Eligible vulnerabilities
We encourage the researchers to use the OWASP Top 10 vulnerabilities list – https://owasp.org/www-project-top-ten/ with a special focus on the following:
- Broken Access Control – https://owasp.org/Top10/A01_2021-Broken_Access_Control/
- Injection (SQL and NoSQL Injection, Cross-Site Scripting – XSS) – https://owasp.org/Top10/A03_2021-Injection/
- Identification and Authentication Failures – https://owasp.org/Top10/A07_2021-Identification_and_Authentication_Failures/
- Software and Data Integrity Failures – https://owasp.org/Top10/A08_2021-Software_and_Data_Integrity_Failures/
- Server-Side Request Forgery – https://owasp.org/Top10/A10_2021-Server-Side_Request_Forgery_%28SSRF%29/
Excluded vulnerabilities
The following examples are excluded from our vulnerabilities disclosure program:
- Non-exploitable Issues – Informational or low-risk issues that do not have a clear security impact.
- Best Practices and Recommendations – Suggestions for improving security that do not identify specific vulnerabilities or recommendations for stronger encryption algorithms or coding practices.

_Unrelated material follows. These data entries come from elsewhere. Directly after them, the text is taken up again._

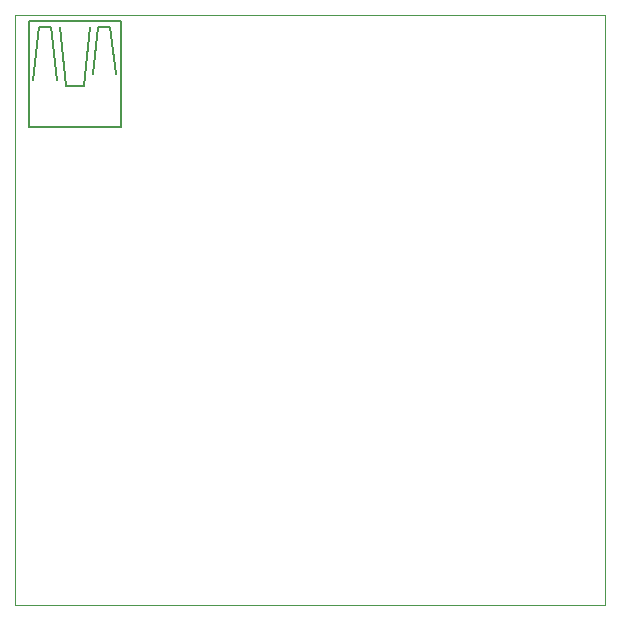
<source format=gbo>
G75*
G70*
%OFA0B0*%
%FSLAX24Y24*%
%IPPOS*%
%LPD*%
%AMOC8*
5,1,8,0,0,1.08239X$1,22.5*
%
%ADD10C,0.0000*%
%ADD11C,0.0050*%
D10*
X000917Y000252D02*
X000917Y019937D01*
X020602Y019937D01*
X020602Y000252D01*
X000917Y000252D01*
D11*
X001382Y016185D02*
X001382Y019728D01*
X004453Y019728D01*
X004453Y016185D01*
X001382Y016185D01*
X002622Y017563D02*
X002425Y019531D01*
X002130Y019531D02*
X002327Y017760D01*
X002622Y017563D02*
X003212Y017563D01*
X003409Y019531D01*
X003705Y019531D02*
X003508Y017957D01*
X004295Y017957D02*
X004098Y019531D01*
X003705Y019531D01*
X002130Y019531D02*
X001736Y019531D01*
X001539Y017760D01*
M02*

</source>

- Third-Party Services and Libraries – Vulnerabilities in third-party services or libraries that the organization uses but does not control.
- Outdated Software Versions – Vulnerabilities in older software versions that are no longer supported.
- Non-Production Systems – Vulnerabilities in demonstration or trial versions of the application.
- Denial of Service (DoS) Attacks – Issues that require overwhelming the system with traffic or requests.
- Social Engineering – Phishing, vishing, or other social engineering attacks that target individuals rather than exploiting technical vulnerabilities.
- Physical Security – Vulnerabilities that require physical access to the organization’s premises or devices.
- Content Spoofing refers to issues related to text or image changes that do not have a security impact, such as minor UI/UX inconsistencies or typos.
- Spam and Abuse – Reports related to spam, abuse, or misuse of the application that do not result in a security vulnerability.
- Privacy Concerns – General privacy concerns that do not result in a specific security vulnerability.
Incentives and Recognition
- We promise to give full credit to the researcher after a vulnerability has been validated and fixed.
- We will not provide monetary compensation, but we will award you a year of free PRO license.
- We will feature you on our website, on this page: Hall of Fame.